Recorded data
____

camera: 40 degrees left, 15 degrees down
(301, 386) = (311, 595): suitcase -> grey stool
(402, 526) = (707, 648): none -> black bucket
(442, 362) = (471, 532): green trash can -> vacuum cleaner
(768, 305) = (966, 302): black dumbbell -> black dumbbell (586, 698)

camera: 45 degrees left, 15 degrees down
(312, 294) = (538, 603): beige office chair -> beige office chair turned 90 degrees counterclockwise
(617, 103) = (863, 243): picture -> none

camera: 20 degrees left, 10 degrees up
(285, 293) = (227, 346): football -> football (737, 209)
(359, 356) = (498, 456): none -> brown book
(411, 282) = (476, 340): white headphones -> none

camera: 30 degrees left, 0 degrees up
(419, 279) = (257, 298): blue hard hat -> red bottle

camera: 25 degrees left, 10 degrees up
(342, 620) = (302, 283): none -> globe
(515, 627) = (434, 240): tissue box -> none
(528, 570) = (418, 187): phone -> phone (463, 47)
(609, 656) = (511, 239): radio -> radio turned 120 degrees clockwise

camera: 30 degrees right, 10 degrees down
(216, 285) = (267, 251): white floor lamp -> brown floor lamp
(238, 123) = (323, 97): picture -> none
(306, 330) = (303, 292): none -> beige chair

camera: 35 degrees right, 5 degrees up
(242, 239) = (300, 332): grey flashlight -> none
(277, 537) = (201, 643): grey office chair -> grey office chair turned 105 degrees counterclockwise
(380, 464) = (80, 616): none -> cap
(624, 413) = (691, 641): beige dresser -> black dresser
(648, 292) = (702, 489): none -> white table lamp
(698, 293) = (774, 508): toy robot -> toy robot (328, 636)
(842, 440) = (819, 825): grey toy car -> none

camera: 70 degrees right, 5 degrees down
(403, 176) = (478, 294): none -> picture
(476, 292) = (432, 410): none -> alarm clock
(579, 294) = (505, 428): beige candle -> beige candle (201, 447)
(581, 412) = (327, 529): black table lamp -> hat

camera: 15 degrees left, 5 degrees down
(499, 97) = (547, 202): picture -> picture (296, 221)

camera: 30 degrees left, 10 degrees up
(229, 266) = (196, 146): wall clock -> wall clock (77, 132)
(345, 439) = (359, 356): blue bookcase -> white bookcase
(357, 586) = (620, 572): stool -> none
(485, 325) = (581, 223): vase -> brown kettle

____

All the data above is to be given again, exactly.

[Exercise output]:
camera: 40 degrees left, 15 degrees down
(301, 386) = (311, 595): suitcase -> grey stool
(402, 526) = (707, 648): none -> black bucket
(442, 362) = (471, 532): green trash can -> vacuum cleaner
(768, 305) = (966, 302): black dumbbell -> black dumbbell (586, 698)

camera: 45 degrees left, 15 degrees down
(312, 294) = (538, 603): beige office chair -> beige office chair turned 90 degrees counterclockwise
(617, 103) = (863, 243): picture -> none

camera: 20 degrees left, 10 degrees up
(285, 293) = (227, 346): football -> football (737, 209)
(359, 356) = (498, 456): none -> brown book
(411, 282) = (476, 340): white headphones -> none

camera: 30 degrees left, 0 degrees up
(419, 279) = (257, 298): blue hard hat -> red bottle

camera: 25 degrees left, 10 degrees up
(342, 620) = (302, 283): none -> globe
(515, 627) = (434, 240): tissue box -> none
(528, 570) = (418, 187): phone -> phone (463, 47)
(609, 656) = (511, 239): radio -> radio turned 120 degrees clockwise

camera: 30 degrees right, 10 degrees down
(216, 285) = (267, 251): white floor lamp -> brown floor lamp
(238, 123) = (323, 97): picture -> none
(306, 330) = (303, 292): none -> beige chair

camera: 35 degrees right, 5 degrees up
(242, 239) = (300, 332): grey flashlight -> none
(277, 537) = (201, 643): grey office chair -> grey office chair turned 105 degrees counterclockwise
(380, 464) = (80, 616): none -> cap
(624, 413) = (691, 641): beige dresser -> black dresser
(648, 292) = (702, 489): none -> white table lamp
(698, 293) = (774, 508): toy robot -> toy robot (328, 636)
(842, 440) = (819, 825): grey toy car -> none

camera: 70 degrees right, 5 degrees down
(403, 176) = (478, 294): none -> picture
(476, 292) = (432, 410): none -> alarm clock
(579, 294) = (505, 428): beige candle -> beige candle (201, 447)
(581, 412) = (327, 529): black table lamp -> hat

camera: 15 degrees left, 5 degrees down
(499, 97) = (547, 202): picture -> picture (296, 221)

camera: 30 degrees left, 10 degrees up
(229, 266) = (196, 146): wall clock -> wall clock (77, 132)
(345, 439) = (359, 356): blue bookcase -> white bookcase
(357, 586) = (620, 572): stool -> none
(485, 325) = (581, 223): vase -> brown kettle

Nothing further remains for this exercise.